For now, the EU is “determined to stay the course” and continue its efforts to cut deficits across the 27-nation union, while also honoring commitments made to Greece, Van Rompuy told reporters yesterday before the Group of Eight summit. At the same time, he defended the EU’s ability to take further actions as necessary.
“We will do whatever needed to guarantee the financial stability of the euro zone,” Van Rompuy said, speaking at Camp David, the presidential retreat outside Washington.
The European leaders will need to reassure their G-8 counterparts that they are doing enough to contain financial turmoil that has spread from Greece to Ireland, Portugal and Spain. Almost $4 trillion was wiped from global equity markets this month amid speculation that Greece will exit the euro, and recession and loan losses led Moody’s Investors Services May 17 to downgrade 16 Spanish banks.
The G-8 includes the U.S., Canada, the U.K., Germany, France, Italy, Japan and Russia. The EU also has two seats. Barroso said the euro area has consistently taken whatever actions are needed to deal with the crisis, overhauling its economic governance and changing course when necessary.
“Sometimes these efforts are underestimated,” he said at the Camp David news conference. For example, he said, the euro area created the 500 billion-euro ($639 billion) European Stability Mechanism, a rescue fund that is due to start in July, as part of the bloc’s financial firewall.
“That was completely unthinkable two years ago, and it was done in the middle of the crisis,” Barroso said.
EU leaders will press forward on efforts to jump-start economic growth at a May 23 dinner in Brussels, followed by a formal summit in June. Barroso said the group aims to move ahead with proposals to strengthen the European Investment Bank and to make investments to spur job creation.

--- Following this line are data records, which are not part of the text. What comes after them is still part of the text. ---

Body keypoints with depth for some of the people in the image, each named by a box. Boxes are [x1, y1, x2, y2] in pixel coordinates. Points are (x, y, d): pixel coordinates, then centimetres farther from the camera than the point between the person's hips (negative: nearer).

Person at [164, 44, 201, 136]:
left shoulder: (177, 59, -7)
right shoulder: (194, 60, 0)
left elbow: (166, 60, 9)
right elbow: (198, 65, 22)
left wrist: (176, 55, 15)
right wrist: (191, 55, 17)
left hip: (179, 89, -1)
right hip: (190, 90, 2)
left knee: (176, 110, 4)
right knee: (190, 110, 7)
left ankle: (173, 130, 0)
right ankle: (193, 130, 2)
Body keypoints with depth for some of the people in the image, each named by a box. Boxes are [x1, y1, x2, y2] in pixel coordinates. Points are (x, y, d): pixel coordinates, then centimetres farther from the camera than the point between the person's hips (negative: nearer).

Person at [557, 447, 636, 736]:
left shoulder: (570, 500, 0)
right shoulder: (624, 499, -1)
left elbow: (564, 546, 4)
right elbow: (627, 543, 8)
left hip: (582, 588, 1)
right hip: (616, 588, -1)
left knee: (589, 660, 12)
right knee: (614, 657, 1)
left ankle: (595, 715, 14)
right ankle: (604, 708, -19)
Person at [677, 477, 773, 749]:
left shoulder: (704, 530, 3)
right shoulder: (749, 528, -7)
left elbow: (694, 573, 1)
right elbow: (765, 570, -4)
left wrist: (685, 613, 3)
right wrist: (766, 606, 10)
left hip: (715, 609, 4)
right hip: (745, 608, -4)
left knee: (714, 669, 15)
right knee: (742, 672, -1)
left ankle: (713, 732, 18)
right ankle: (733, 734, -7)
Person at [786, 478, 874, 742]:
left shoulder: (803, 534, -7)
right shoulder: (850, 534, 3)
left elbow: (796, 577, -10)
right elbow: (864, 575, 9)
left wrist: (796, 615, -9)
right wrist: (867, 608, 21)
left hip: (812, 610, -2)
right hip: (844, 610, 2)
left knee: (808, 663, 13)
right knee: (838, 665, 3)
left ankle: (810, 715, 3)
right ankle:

“Plan A” is for Greece to stay in the euro zone, Barroso said, declining to discuss planning around other scenarios. At the same time, the leaders said Greek authorities need to keep meeting the EU’s aid conditions as they seek to form a government.
“As regards Greece, I do not hide my concern about the current political uncertainty,” Van Rompuy said. “Continued reform is the best guarantee for the Greek economy and for the future of the Greek people in the euro area.”
Van Rompuy said that Spain and Italy are making progress on efforts to shore up their economies. “I am confident they will succeed,” he said.
The EU leaders also will talk with President Barack Obama about whether there will be any need to tap strategic petroleum reserves to combat potential spikes in oil prices. The subject is being discussed as the U.S. and its allies prepare for the imposition of an EU embargo on Iranian oil that’s set to begin July 1.
Crude oil for June delivery fell $1.08 to $91.48 a barrel on the New York Mercantile Exchange, the lowest settlement since Oct. 26. Prices retreated 4.8 percent this week, and are down 7.4 percent this year.
“If there is a major risk, we are supporting the idea that something can be done,” Barroso said. “If there are high and volatile prices of oil, they could have a negative impact on the economic prospects globally.”